Responding to this accusation, -Jesus says, “Either make the tree good, and its fruit good; or make the tree bad, and its fruit bad; for the tree is known by its fruit” (12:33).
The Gospel of Mark also uses the appearance of a fruit tree to make a point. Mark’s account of Jesus cursing a fig tree (Mark 11:12-14), upending normal operations in the Temple (11:15-19), and then confirming the fig tree’s fruitlessness (11:20-21) offers a creative use of a fruit tree to illustrate judgment against unjust practices.
By inserting the account of the cleansing of the Temple in the middle of the story about the fig tree, Mark subtly highlights a comparison between the fruitless tree and the -Temple: Just as the fig tree fails in its one purpose to produce figs and is thus cursed, so too the Temple’s failure in its one job to perpetuate God’s justice means it will meet a similar fate.
If one suspects Mark’s Jesus of treating the tree or the Temple too harshly, we need only look back to -ancient Israel’s prophets, who also used fruit trees to illustrate human failure.
The prophet Hosea draws upon such imagery. In Hosea 9:10, God reflects on first encountering Israel “like grapes in the wilderness” or “like the first fruit on the fig tree.” However, this image of abundance is quickly quashed as the Lord announces that “their root is dried up; they shall bear no fruit” (9:16). The fruitless tree becomes a vivid metaphor for a fruitless people.

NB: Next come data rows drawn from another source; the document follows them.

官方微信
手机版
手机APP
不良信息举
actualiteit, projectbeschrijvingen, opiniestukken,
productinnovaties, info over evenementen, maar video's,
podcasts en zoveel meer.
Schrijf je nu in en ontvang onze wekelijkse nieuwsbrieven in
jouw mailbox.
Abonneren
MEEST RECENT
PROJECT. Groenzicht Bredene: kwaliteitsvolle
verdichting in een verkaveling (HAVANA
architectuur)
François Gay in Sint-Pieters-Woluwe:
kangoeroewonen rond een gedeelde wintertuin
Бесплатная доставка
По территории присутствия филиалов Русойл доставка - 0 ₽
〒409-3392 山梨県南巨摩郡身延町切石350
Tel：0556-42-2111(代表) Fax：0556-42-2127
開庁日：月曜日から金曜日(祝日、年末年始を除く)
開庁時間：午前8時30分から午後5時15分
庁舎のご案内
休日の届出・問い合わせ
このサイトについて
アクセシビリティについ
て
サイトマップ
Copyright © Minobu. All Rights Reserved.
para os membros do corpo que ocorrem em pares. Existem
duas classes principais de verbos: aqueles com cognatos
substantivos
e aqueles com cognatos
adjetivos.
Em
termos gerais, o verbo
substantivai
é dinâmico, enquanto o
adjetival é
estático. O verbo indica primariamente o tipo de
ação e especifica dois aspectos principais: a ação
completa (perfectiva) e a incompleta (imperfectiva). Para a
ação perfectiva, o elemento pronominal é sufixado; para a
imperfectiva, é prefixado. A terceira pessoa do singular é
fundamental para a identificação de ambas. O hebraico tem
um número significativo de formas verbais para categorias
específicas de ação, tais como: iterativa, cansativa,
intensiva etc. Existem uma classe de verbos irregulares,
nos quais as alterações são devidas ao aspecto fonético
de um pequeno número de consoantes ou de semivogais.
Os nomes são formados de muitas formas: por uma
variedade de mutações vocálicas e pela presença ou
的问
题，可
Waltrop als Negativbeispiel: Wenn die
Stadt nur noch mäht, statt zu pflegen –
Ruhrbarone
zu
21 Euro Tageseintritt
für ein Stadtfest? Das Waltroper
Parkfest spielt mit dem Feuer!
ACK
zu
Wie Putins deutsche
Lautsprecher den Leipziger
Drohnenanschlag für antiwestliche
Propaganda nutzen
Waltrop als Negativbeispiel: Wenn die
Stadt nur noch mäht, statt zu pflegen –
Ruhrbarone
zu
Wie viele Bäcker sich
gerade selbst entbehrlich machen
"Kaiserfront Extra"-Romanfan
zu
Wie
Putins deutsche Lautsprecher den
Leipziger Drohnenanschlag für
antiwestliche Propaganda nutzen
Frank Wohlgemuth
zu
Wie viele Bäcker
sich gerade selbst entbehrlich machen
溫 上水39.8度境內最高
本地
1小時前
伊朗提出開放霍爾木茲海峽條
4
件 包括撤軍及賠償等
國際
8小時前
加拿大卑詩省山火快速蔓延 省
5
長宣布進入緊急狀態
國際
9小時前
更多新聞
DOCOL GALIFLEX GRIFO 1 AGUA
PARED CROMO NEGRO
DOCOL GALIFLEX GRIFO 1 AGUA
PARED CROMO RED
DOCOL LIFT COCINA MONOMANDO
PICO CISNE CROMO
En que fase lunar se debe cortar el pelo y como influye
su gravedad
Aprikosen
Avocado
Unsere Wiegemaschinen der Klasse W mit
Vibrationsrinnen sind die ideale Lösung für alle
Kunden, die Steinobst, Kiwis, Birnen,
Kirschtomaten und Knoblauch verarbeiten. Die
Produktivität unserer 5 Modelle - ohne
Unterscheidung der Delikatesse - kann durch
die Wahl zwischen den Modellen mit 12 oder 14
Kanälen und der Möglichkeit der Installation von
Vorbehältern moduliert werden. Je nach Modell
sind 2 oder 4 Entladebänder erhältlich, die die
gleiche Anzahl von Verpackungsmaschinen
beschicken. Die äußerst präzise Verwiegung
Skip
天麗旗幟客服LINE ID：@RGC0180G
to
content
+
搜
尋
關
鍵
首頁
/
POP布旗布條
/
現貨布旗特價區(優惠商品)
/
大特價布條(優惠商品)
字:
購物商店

Likewise, the prophetic text of Jeremiah draws upon a similar image. In Jeremiah 8:4-17, God’s words condemn the ignorance and misdeeds of people who have turned away from the Lord.
In the context of this speech lamenting human failures, the Lord grieves, “There are no grapes on the vine nor figs on the fig tree; even the leaves are withered” (Jeremiah 8:13).
The failure of a fruit tree to do its one job of producing fruit is likened to that of humans who fail to do what is required of them.
This is akin to the message that Mark’s Jesus seems to repeat in his cursing of the fig tree and disruption in the Temple. There is just something about a fruitless tree that captures the tragedy of God’s people failing to live up to expectations.
While the lesson to be gleaned from these accounts probably does not suggest that we should start flipping over furniture in our churches like Jesus did in the Temple, it may suggest that our actions (or “fruit”) matter greatly.
That is, the fruit trees of the Bible are not commended for believing the right thing or holding the correct theological viewpoint. Rather, they are judged on the basis of carrying out the action for which they were made: producing fruit.
What do the fruit trees of Scripture say to us today? They might suggest our responses to traumatic events should look less like thoughts and prayers and more like policy changes and material aid.
These fruit trees might encourage us not only to recite litanies of supplication for the hungry but to invest in assistance for our neighbors who are food insecure.
The fruit trees of Scripture stand as silent witnesses to the importance of producing the fruit for which our Creator has made us.